Be still and know that I am God

My life feels like a rush, constantly going from one source of stimulation to the next. This year i’ve completely lost myself in a burnout that lasted several weeks, almost the entirety of my summer break, even though nothing crazy happened in my life. I didn’t really do much up until that point of giving up on everything; I guess i just got caught up in the endless loop of life. You get up, pursue a career to be succesful so that you’ll matter to the world only to feel completely invisible to those who are so focused on doing the same. You work your days away at a job that makes you feel like a machine so that you can buy things that you end up forgetting about weeks later. Hell, you even have to do the simple things such as feeding yourself only to end up hungry once again.

If you’re lucky, you’ll have friends and family to make memories with, which is one thing that’ll never fade away, at least entirely. But If you’re like me and have this unnatural urge to care about things, all these memories aree good for is locking us in unhealthy behaviors and relationships. Maybe it’s just me, but I cherish the times i;ve spent with people that I start to care a little too much. To the point where these people are all I can think of. I can recall several times I’ve gotten offended at being left on delivered for a few hours but not because I felt disrespected; but because I truly desired to have a conversation with this person. And it seemed like they couldn’t spare a second to respond back. And every single time I’ve learned that confronting others about not caring enough, always ends up with me being completely in the wrong. Because no one should be forced to respond to a text if they don’t want to, or appreciate a gift that you spent money on but to them was just a small thing, or thank you for all the times that you had their back. We live in a world where getting upset with someone for not caring is psychotic. And after knowing all of this now, it becomes especially clear to me in these days where my phone no longer rings with texts or calls from the outside world, that although the memories last; the people sure as shit don’t.

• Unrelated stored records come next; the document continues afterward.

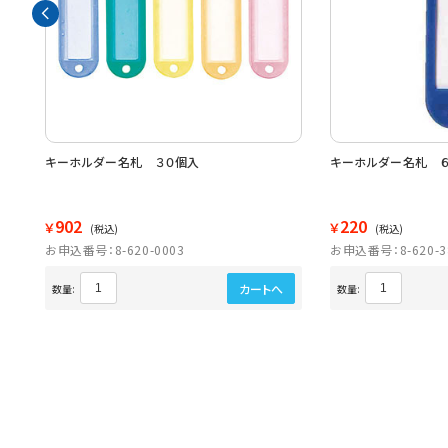
キーホルダー名札 ３０個入
キーホルダー名札 
902
220
￥
￥
(税込)
(税込)
お申込番号：8-620-0003
お申込番号：8-620-3
カートへ
数量:
数量:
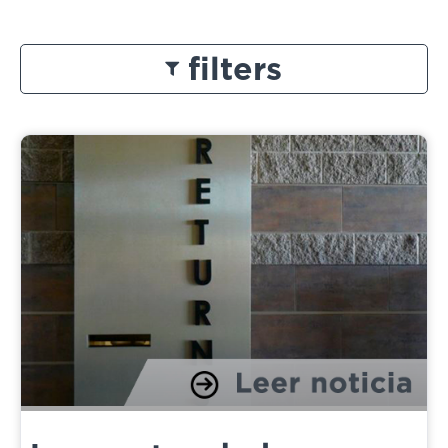
filters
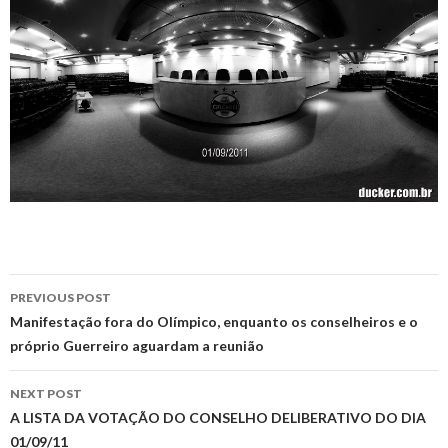
Post
PREVIOUS POST
navigation
Manifestação fora do Olímpico, enquanto os conselheiros e o
próprio Guerreiro aguardam a reunião
NEXT POST
A LISTA DA VOTAÇÃO DO CONSELHO DELIBERATIVO DO DIA
01/09/11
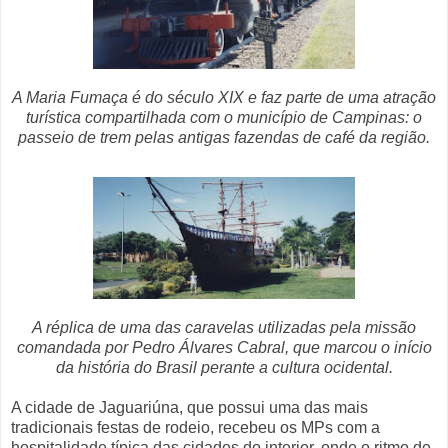
A Maria Fumaça é do século XIX e faz parte de uma atração
turística compartilhada com o município de Campinas: o
passeio de trem pelas antigas fazendas de café da região.
A réplica de uma das caravelas utilizadas pela missão
comandada por Pedro Álvares Cabral, que marcou o início
da história do Brasil perante a cultura ocidental.
A cidade de Jaguariúna, que possui uma das mais
tradicionais festas de rodeio, recebeu os MPs com a
hospitalidade típica das cidades do interior, onde o ritmo de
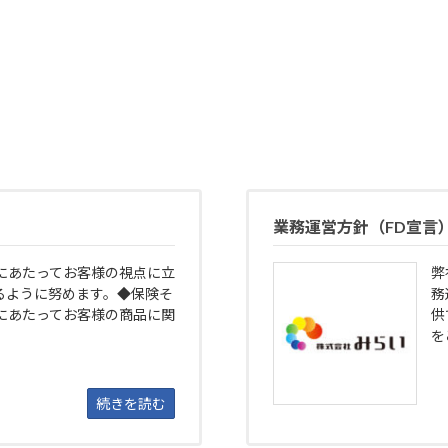
業務運営方針（FD宣言
にあたってお客様の視点に立
弊
るように努めます。◆保険そ
務
にあたってお客様の商品に関
供
を
続きを読む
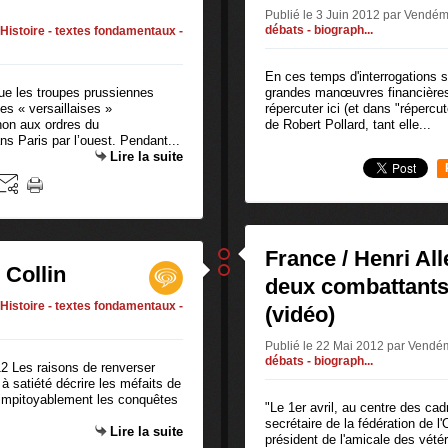
Publié le 3 Juin 2012 par Vendém
débats - biograph...
Histoire - textes fondamentaux -
En ces temps d'interrogations su
ue les troupes prussiennes
grandes manœuvres financières 
pes « versaillaises »
répercuter ici (et dans "répercute
on aux ordres du
de Robert Pollard, tant elle...
s Paris par l’ouest. Pendant...
Lire la suite
France / Henri All
 Collin
deux combattants 
Histoire - textes fondamentaux -
(vidéo)
Publié le 22 Mai 2012 par Vendé
débats - biograph...
12 Les raisons de renverser
à satiété décrire les méfaits de
it impitoyablement les conquêtes
"Le 1er avril, au centre des ca
secrétaire de la fédération d
Lire la suite
président de l'amicale des vét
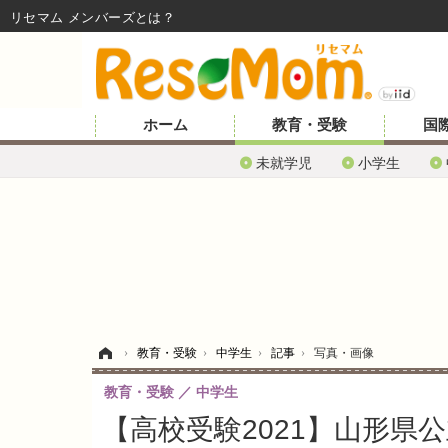
リセマム メンバーズ
ホーム
教育・受験
国
未就学児
小学生
ホーム
›
教育・受験
›
中学生
›
記事
›
写真・画像
教育・受験
中学生
【高校受験2021】山形県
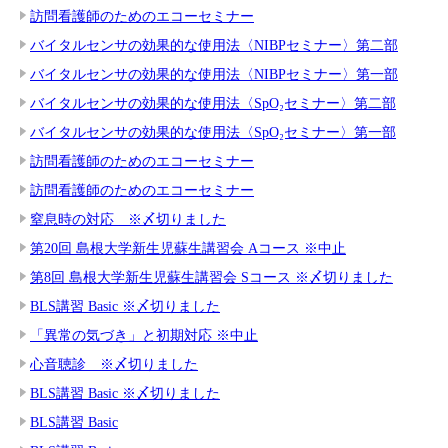
訪問看護師のためのエコーセミナー
バイタルセンサの効果的な使用法〈NIBPセミナー〉第二部
バイタルセンサの効果的な使用法〈NIBPセミナー〉第一部
バイタルセンサの効果的な使用法〈SpO₂セミナー〉第二部
バイタルセンサの効果的な使用法〈SpO₂セミナー〉第一部
訪問看護師のためのエコーセミナー
訪問看護師のためのエコーセミナー
窒息時の対応 ※〆切りました
第20回 島根大学新生児蘇生講習会 Aコース ※中止
第8回 島根大学新生児蘇生講習会 Sコース ※〆切りました
BLS講習 Basic ※〆切りました
「異常の気づき」と初期対応 ※中止
心音聴診 ※〆切りました
BLS講習 Basic ※〆切りました
BLS講習 Basic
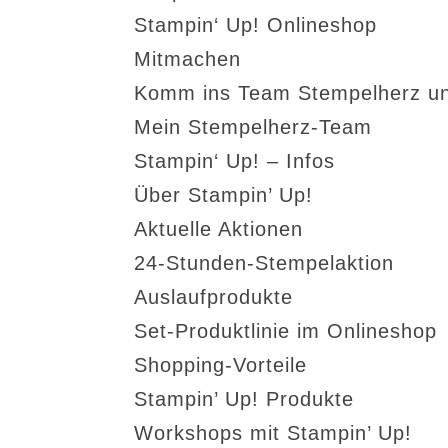
Stampin‘ Up! Onlineshop
Mitmachen
Komm ins Team Stempelherz un
Mein Stempelherz-Team
Stampin‘ Up! – Infos
Über Stampin’ Up!
Aktuelle Aktionen
24-Stunden-Stempelaktion
Auslaufprodukte
Set-Produktlinie im Onlineshop
Shopping-Vorteile
Stampin’ Up! Produkte
Workshops mit Stampin’ Up!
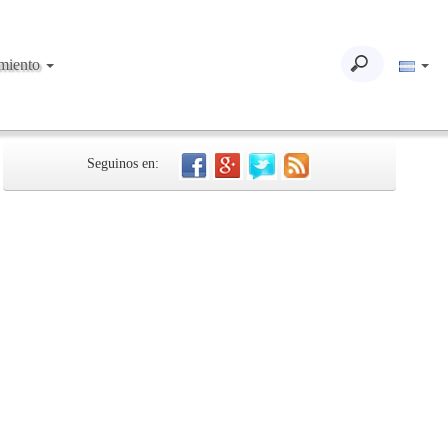
imiento
Seguinos en:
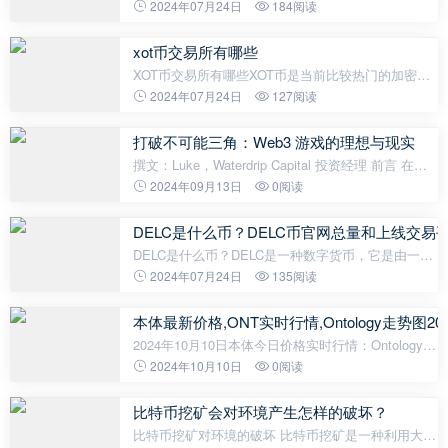
截止至2024年03月21日，以太坊经典ETC币的最新价
2024年07月24日
184阅读
格为30.7889美元，约合人民币221.6元。最近24小时
价格波动情况在过去的24小时内，以
xot币交易所有哪些
XOT币交易所有哪些XOT币是当前比较热门的加密货
币之一，它的交易所种类也非常丰富。以下就是XOT
2024年07月24日
127阅读
币交易所有哪些的相关介绍。1. BinanceBinance是全
球最大的加密货币交易所，其主
打破不可能三角：Web3 游戏的理想与现实
撰文：Luke，Waterdrip Capital 投资经理 前言 在
《黑神话：悟空》爆火之后，作为一名游戏玩家和
2024年09月13日
0阅读
Web3 从业者，不禁对 Web3 游戏赛道目前以及未来
方向进行了一些初步的思考。如果其中
DELC是什么币？DELC币官网总量和上线交易
DELC是什么币？DELC是一种数字货币，它是由一家
名为DelightCoin的区块链公司发行的。DELC的全称
2024年07月24日
135阅读
是DelightCoin，旨在成为一个去中心化的支付平台，
并为用户提供快速、安全和便捷的交
本体最新价格,ONT实时行情,Ontology走势图20
2024年10月10日本体今日价格实时行情：Ontology
当前价格为 $0.17910838，其 24 小时的交易量为
2024年10月10日
0阅读
$5,251,987.2。Ontology 在过去 24 小时内下跌了
-3.78%。目前的 加密货币市值
比特币挖矿会对环境产生怎样的破坏？
比特币挖矿对环境的破坏 比特币挖矿是一种利用大量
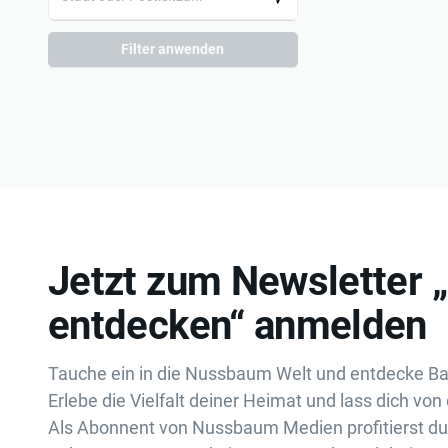
Filter anwenden
Jetzt zum Newsletter 
entdecken“ anmelden
Tauche ein in die Nussbaum Welt und entdecke B
Erlebe die Vielfalt deiner Heimat und lass dich von 
Als Abonnent von Nussbaum Medien profitierst d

So what then is the point of living? If everything we do ends up being a pointless chase of momentary elation, why are we even here? Most people have just grown used to this fact and have opted to live life just to live it. No matter how pointless all of this is, society has been formed to associate fast cars, picture-perfect families, and big houses with meaning. And people follow this pattern of chasing, because thats what the world says is important. And without stopping to think about it because people are so busy in the pursuit to cares enough to just stop and ask why. They are satisfied in experiencing these things for the brief moment that they exist. And it’s easy to be inclined to do the same when you see everyone else doing it. But being blessed into wealth it’s hard for me to keep up as I look around and I’m already surrounded by it. Connections are too surface level for me to pursue anything, and memories are often overshadowed by dark thoughts of abandonment. So comfort is where I’ve remained in these past 2 months. He had this to say;

Be still and know that I am God. There’s a significant weight to this verse in the Bible. It is a daily commitment, a command in the sense that God tells us this and expects us to apply it, not just in the moment that we read it, but also in our daily lives. I feel the weight of it now as I type and try and pour purpose into the web page before me. When this verse came to me in prayer, I thought about what it means to be still. And I realize that I have been anything but that; I’ve been pushed to do things for validation, moving to supply my natural urges, striving for dreams that are not mine. God want’s us to stop allowing emotions, situations, and the world to dictate our movement. We are better off staying still. We are to observe the pushes of the world, the mind-boggling existential questions of why we’re here, and all the late nights of anxiety that bring us back to our past. But we do not allow ourselves to conform and act on them. We stay still and live out what we enjoy and believe in and strive for what we hope to see, and in this stillness imbues true meaning in our lives. It’s hard knowing that being still causes us to appear weak or useless. That being still often takes time and isn’t the flashiest thing. It is in this stillness that we feels like we aren’t getting anywhere. But we know God and we know that he is good. And we believe he’s doing all the movement for us.